Le 24 août 2026, Meta Engineering a publié MetaRoCE, affirmant qu’il s’agit d’une solution de transmission RDMA repensée pour l’entraînement et l’inférence à grande échelle de l’IA. Il tente de maintenir le débit du cluster GPU sur Ethernet ordinaire en utilisant l’intelligence des points de terminaison, la télémétrie de chemin et la récupération de perte de paquets. Meta prévoit de publier des spécifications de protocole, des implémentations logicielles de référence et des suites de tests de conformité via l’Open Compute Project en octobre, cette annonce marque donc le point de départ de l’architecture et de l’écosystème.
Pourquoi Meta refait la couche de transport
Le RoCE traditionnel repose sur le contrôle prioritaire du flux à commutateur pour réduire la perte de paquets, mais le trafic des clusters IA change rapidement lors des phases d’entraînement. Les trames de pause peuvent propager la congestion à plus d’appareils, et les règles fixes sont difficiles à adapter aux réseaux multipaths. Si un tenseur de gradient ou d’activation est en retard, tout le groupe GPU peut attendre.
MetaRoCE porte davantage de jugements tant sur les parties envoyantes que réceptrices. Les points d’extrémité collectent la latence aller-retour, le balisage ECN et les taux d’utilisation pour chaque chemin, puis allouent dynamiquement les données ; La solution prend également en charge la livraison hors ordre, le multipath natif et la tolérance à la perte de paquets, sans dépendre des trames en pause PFC. L’objectif n’est pas de supposer que le réseau est toujours parfait, mais de maintenir la communication en cas de pannes locales.

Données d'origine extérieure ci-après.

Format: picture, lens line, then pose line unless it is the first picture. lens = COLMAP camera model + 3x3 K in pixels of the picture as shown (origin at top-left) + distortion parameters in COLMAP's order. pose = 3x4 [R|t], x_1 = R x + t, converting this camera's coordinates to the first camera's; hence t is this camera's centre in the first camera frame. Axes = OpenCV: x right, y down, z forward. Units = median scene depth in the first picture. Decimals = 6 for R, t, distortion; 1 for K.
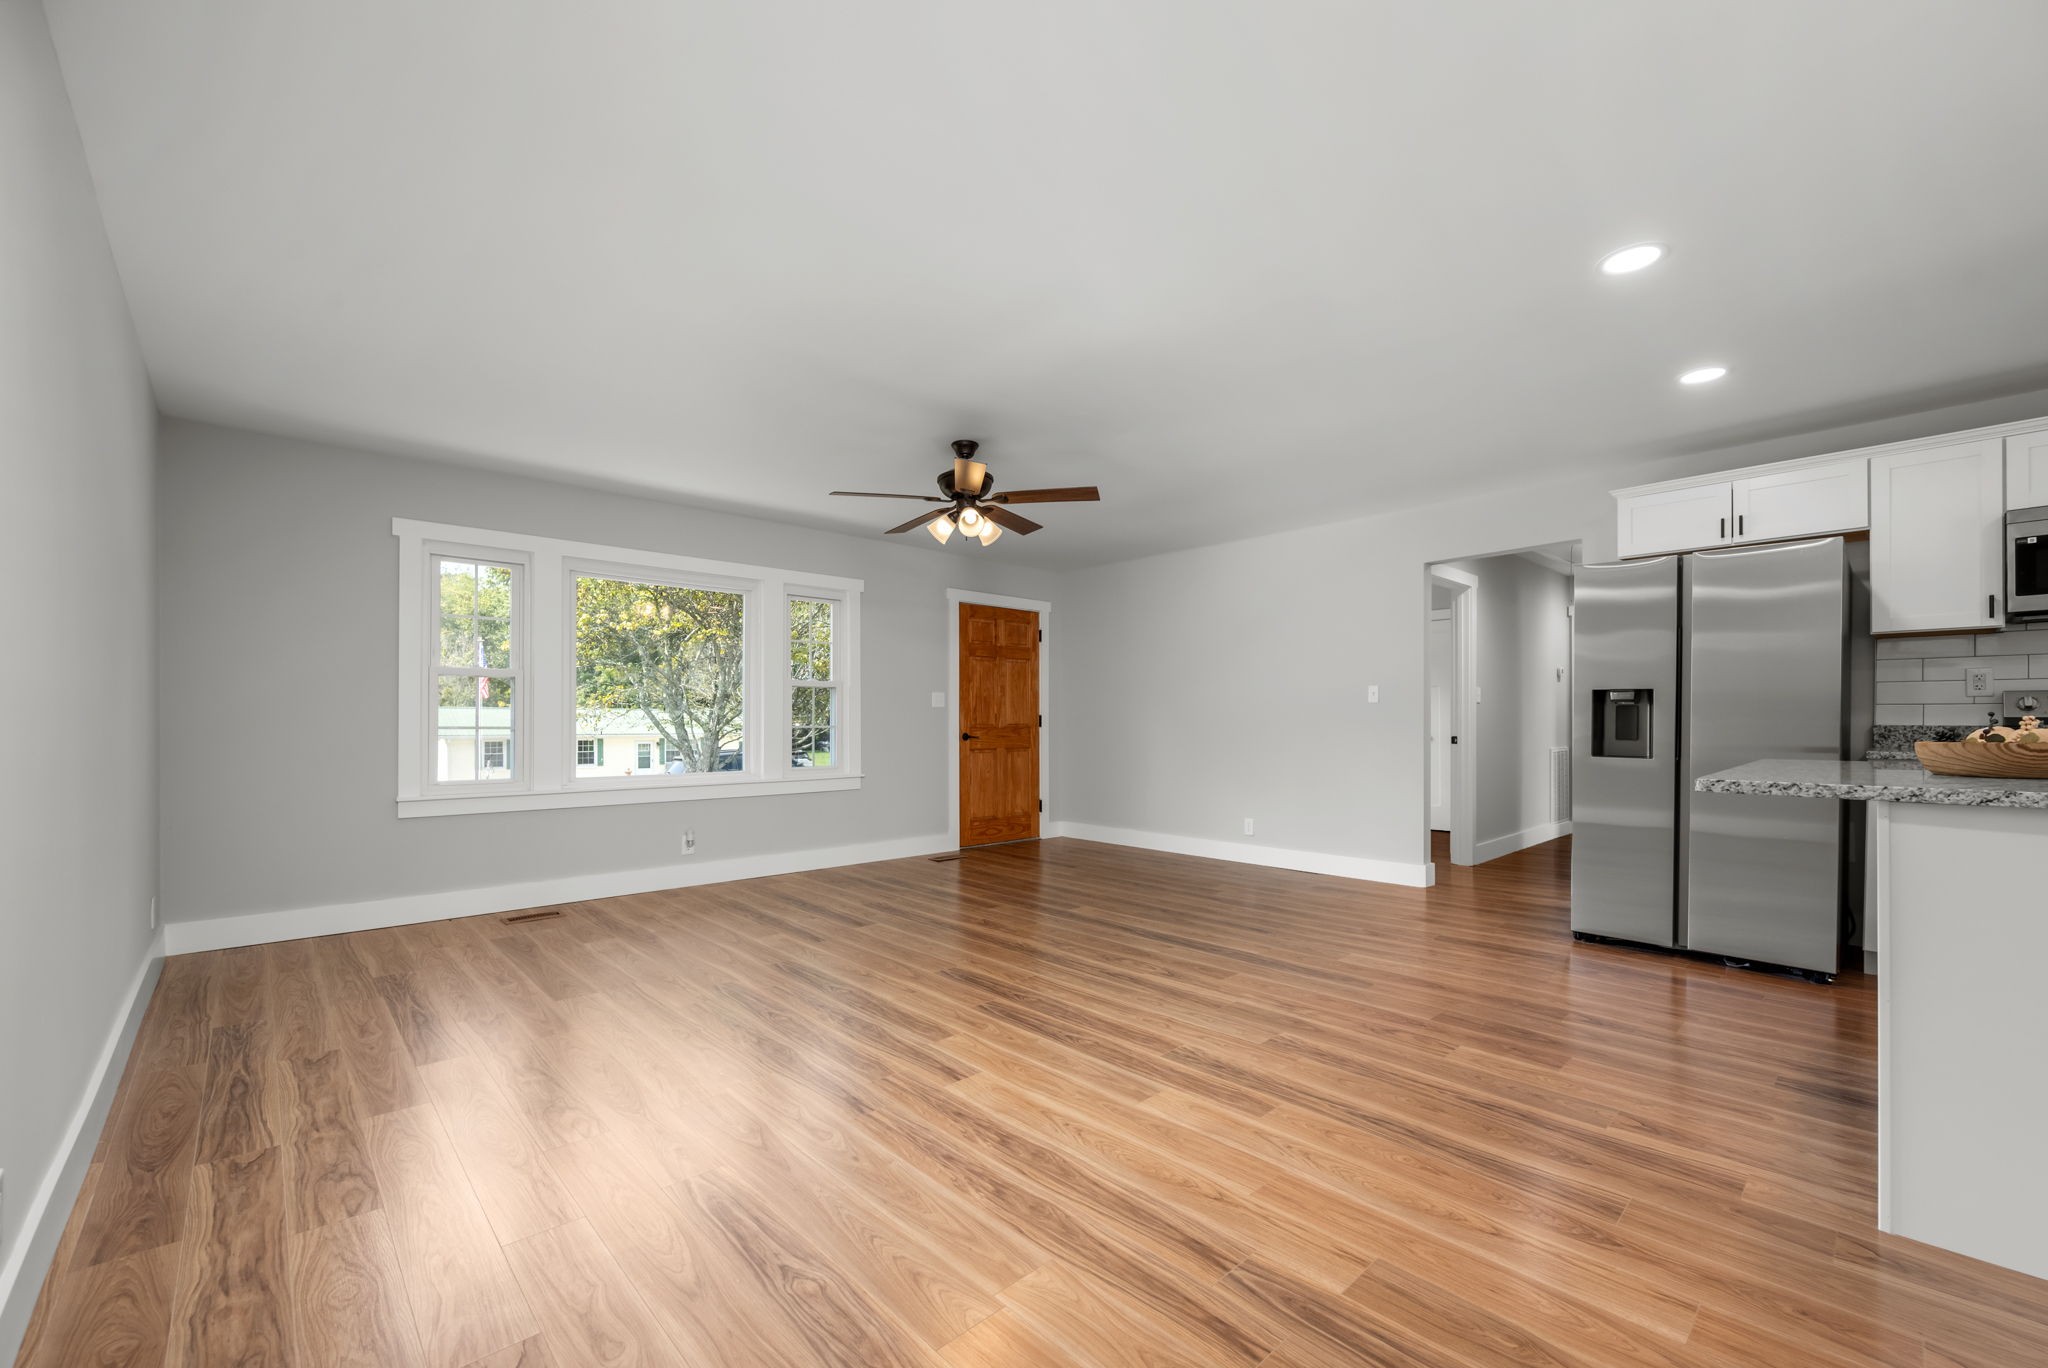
lens RADIAL K [[819.7, 0, 1030.1], [0, 819.7, 728.3], [0, 0, 1]] dist [0.001096, -0.000158]
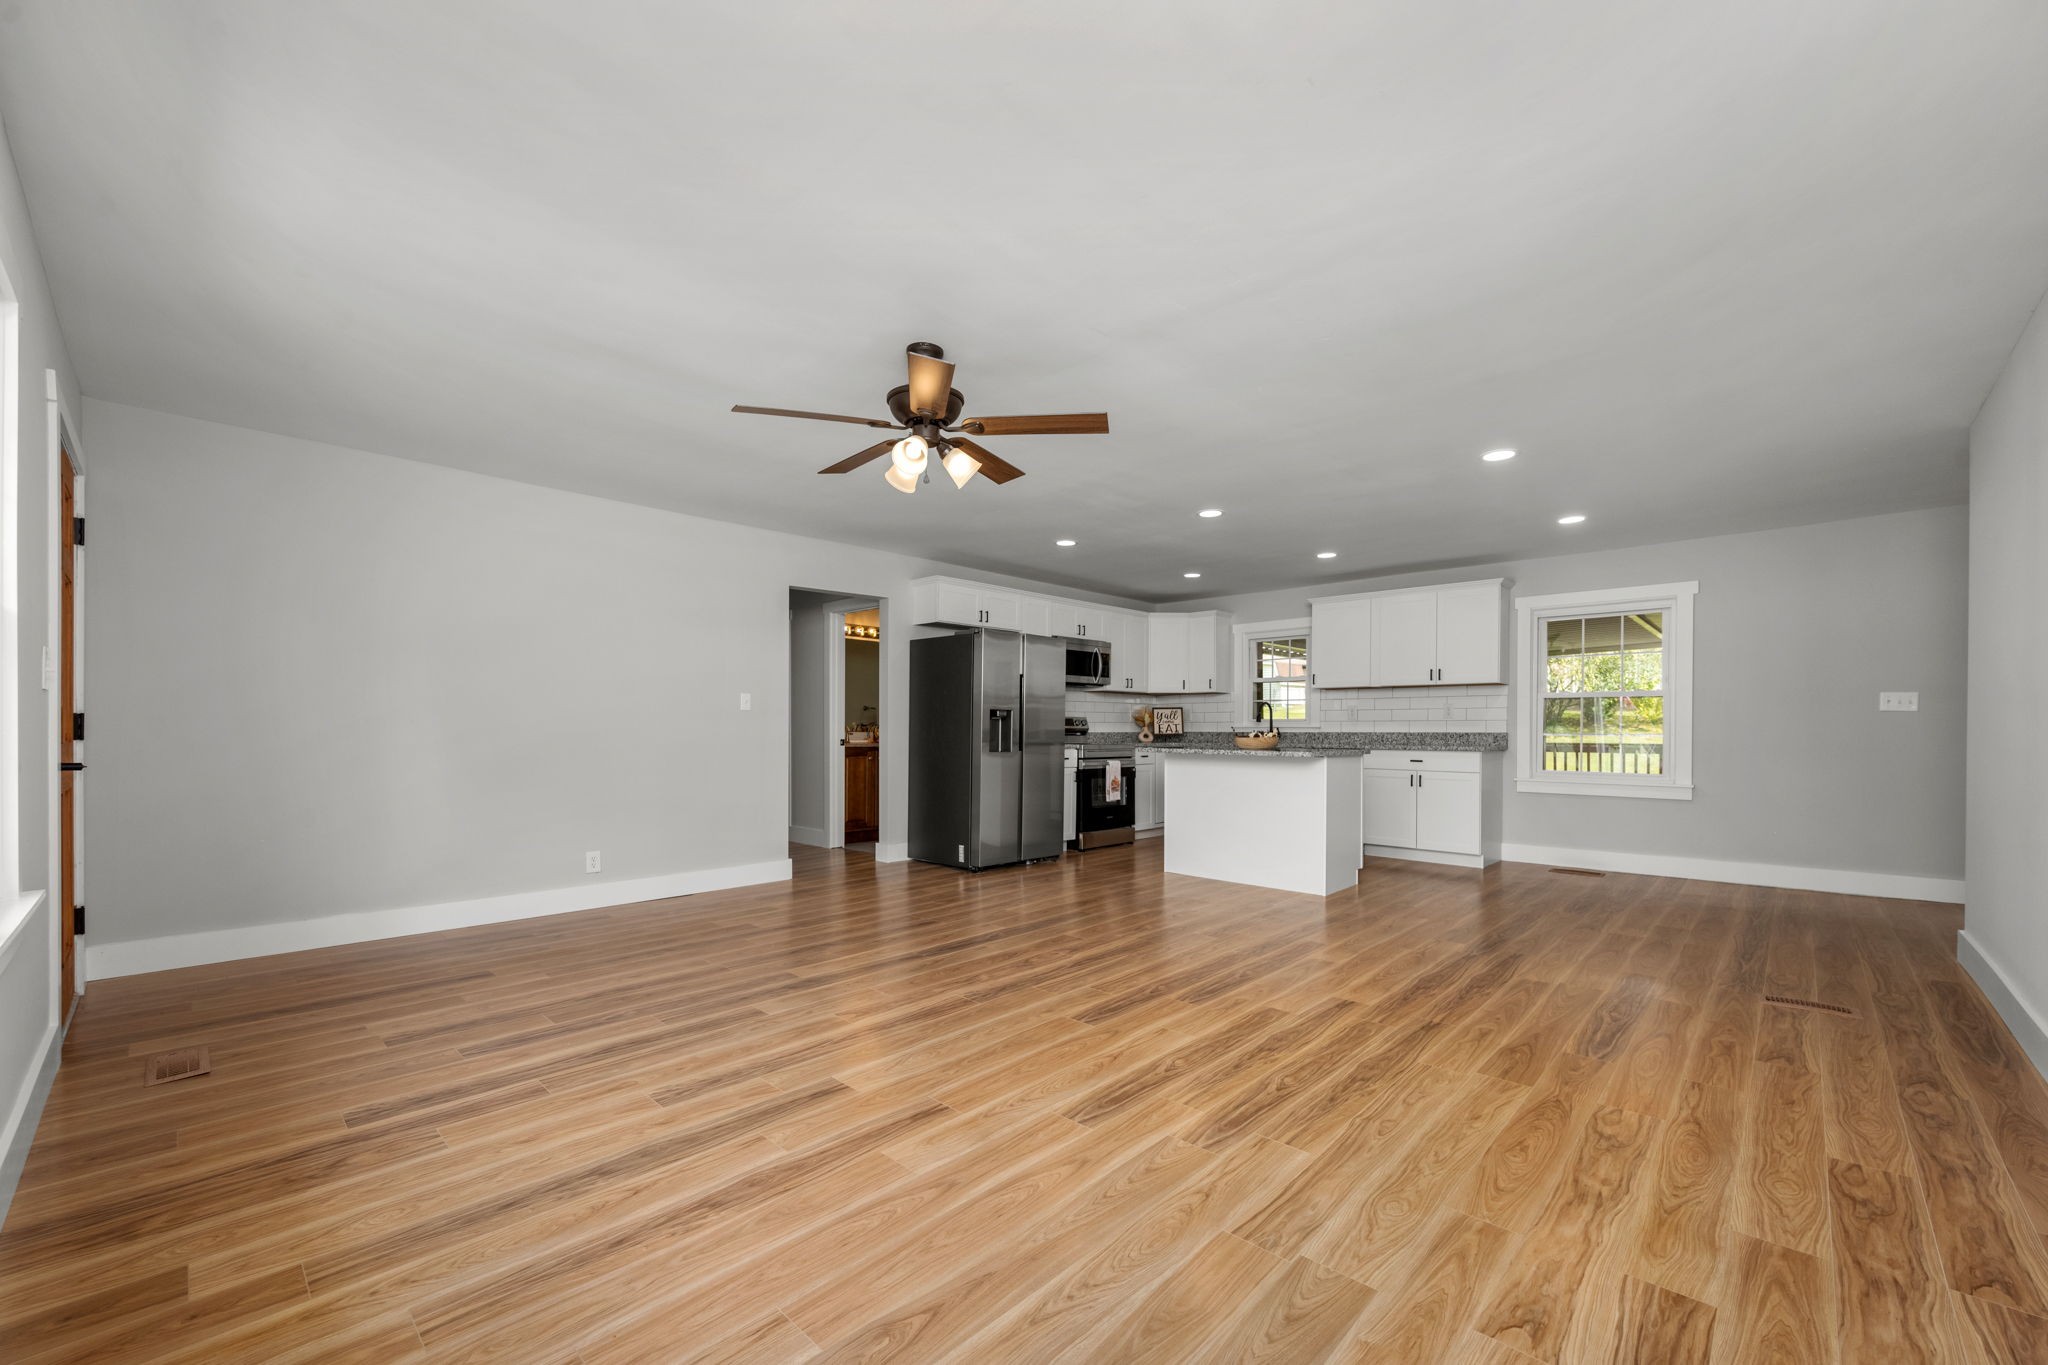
lens RADIAL K [[819.7, 0, 1026.4], [0, 819.7, 731.9], [0, 0, 1]] dist [0.001096, -0.000158]
pose [[-0.057371, 0.000018, 0.998353, -1.031860], [0.004474, 0.999990, 0.000239, -0.005131], [-0.998343, 0.004481, -0.057370, 1.204161]]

Comment les trois conceptions fonctionnent ensemble pour réduire l’attente
Le multi-chemins peut utiliser plusieurs liens pour réduire les points chauds uniques ; La livraison en rupture de commande signifie que les données arrivant n’ont pas à attendre le colis le plus lent ; L’émetteur et le récepteur participent tous deux au contrôle de la congestion, ce qui peut réduire le taux de chemin de congestion puis rediriger le trafic vers un chemin avec une capacité supplémentaire.
Meta a déclaré que les verbes RDMA existants et la plupart des logiciels de couche supérieure ne nécessitent pas de modifications majeures ; L’équipe l’a validé sur des cartes réseau AMD Pensando et un cluster GPU AMD de 64 nœuds. Selon les résultats publiés par l’entreprise, environ 86 % de débit a été atteint avec une perte de paquets de 1 %, et la bande passante disponible est restée conservée à 10 % de perte de paquets. Ce sont les résultats contrôlés de l’expérience de Meta et ne peuvent être considérés comme des garanties pour aucun centre de données.
Qu’est-ce que cela signifie pour l’infrastructure d’IA ?
Si des normes, des firmwares de carte réseau, des commutateurs et des outils de surveillance sont coordonnés, les clusters d’IA n’auront peut-être plus besoin d’échanger un grand nombre de règles statiques contre une « perte apparemment nulle en paquets ». Les réseaux ressembleront davantage à des ressources informatiques pouvant s’autoréguler en fonction du retour d’information des points de terminaison, facilitant ainsi l’évolution des tâches d’entraînement sur topologies.
Le seuil de déploiement reste élevé : les équipes doivent confirmer que le support des cartes réseau et des commutateurs et les pilotes sont compatibles avec les bibliothèques de communication, et rétablir les bases d’injection de défauts et de débit. Avant la sortie de la spécification OCP et de la suite de tests, MetaRoCE est mieux placé pour être perçu comme une direction d’infrastructure intéressante, plutôt que comme une solution pouvant remplacer le RoCE actuel aujourd’hui.